I have considered it, yes.

Remember what I said about considering the probability of something
occurring before adding complexity to guarantee it will never
happen.

The above scenario requires both allocbts and the AGFL to be set up
in such a way that it has multiple full subtrees ready to split in
both trees, and that the same block frees (from the AGFL) will
trigger those subtree splits with the same free space record insert.

And the AGFL has to have exactly the right blocks on it *in excess
of what is required* in to get them deferred in the right order to
then trigger these subtree splits.

And this has to happen multiple times in consecutive operations.

Can the above happen? Yes.

Will it happen by chance before the heat death of the universe? Probably.

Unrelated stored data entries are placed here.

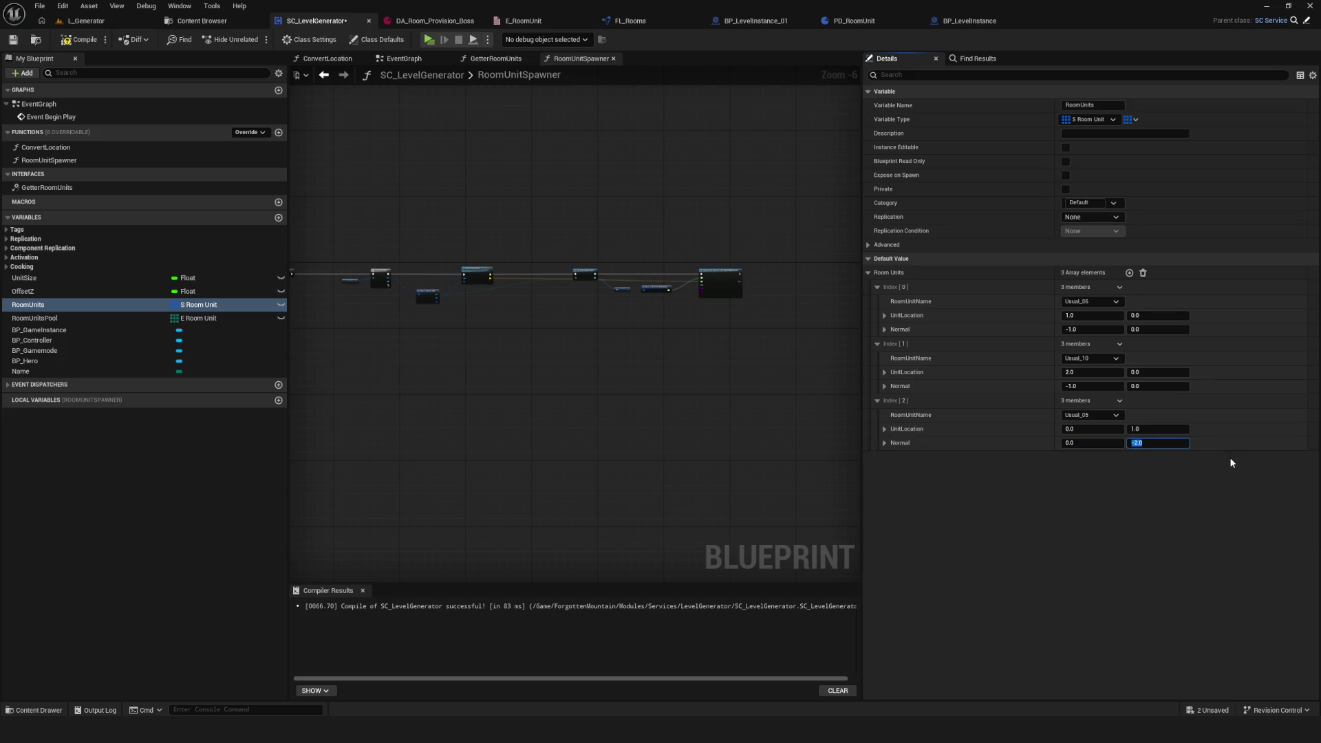
{"action": "type", "text": "-1"}
{"action": "key", "text": "Return"}
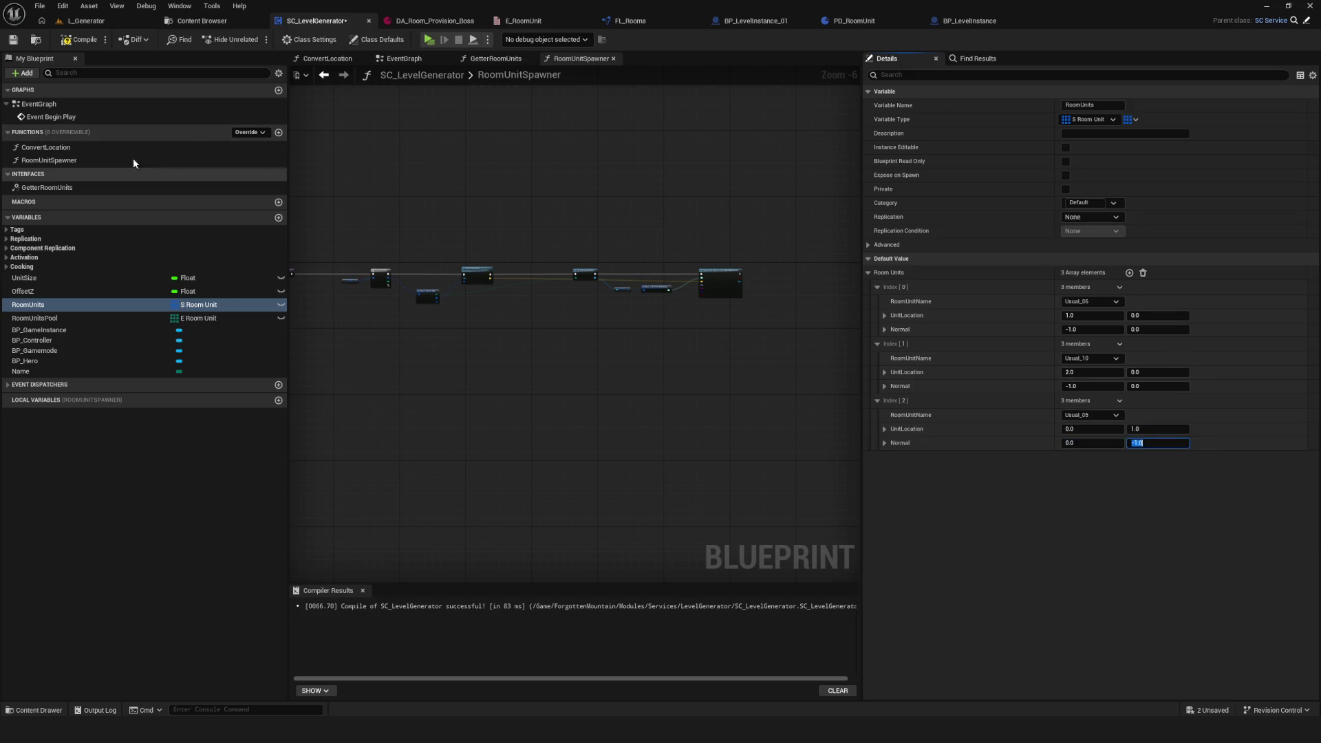
Step: Compile, playtest a new game with three room units, then recompile
{"action": "left_click", "coordinate": [15, 41]}
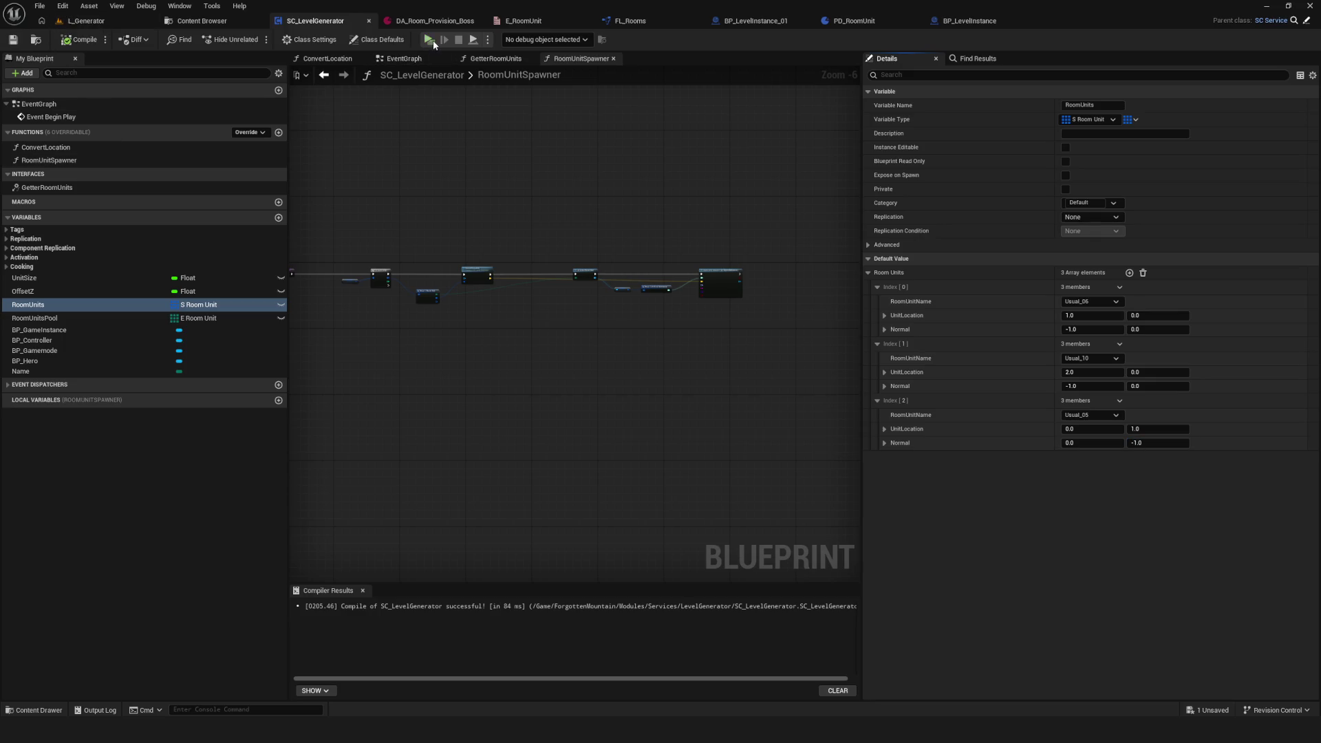
{"action": "left_click", "coordinate": [429, 39]}
{"action": "left_click", "coordinate": [674, 311]}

Will it happen in production workloads?  Not very likely at all.

That's the difference between providing theoretical guarantees vs
practical guarantees.

We can keep playing "but what if we had N+1" type theoretical
scenarios endlessly here, but reality has to step in at some point.
We set reservation sizes for "unbound excursions" at a size that is
large enough for normal operation and largely ignore the cases with
10^(large negative N) probabilites.

If, in practice, we find the reservation pools are getting exhausted
in normal production workloads, then we'll either change the
behaviour that is causing the exhaustion or increase the reservation
pool size to handle that case.

-Dave.

-- 
Dave Chinner
dgc@kernel.org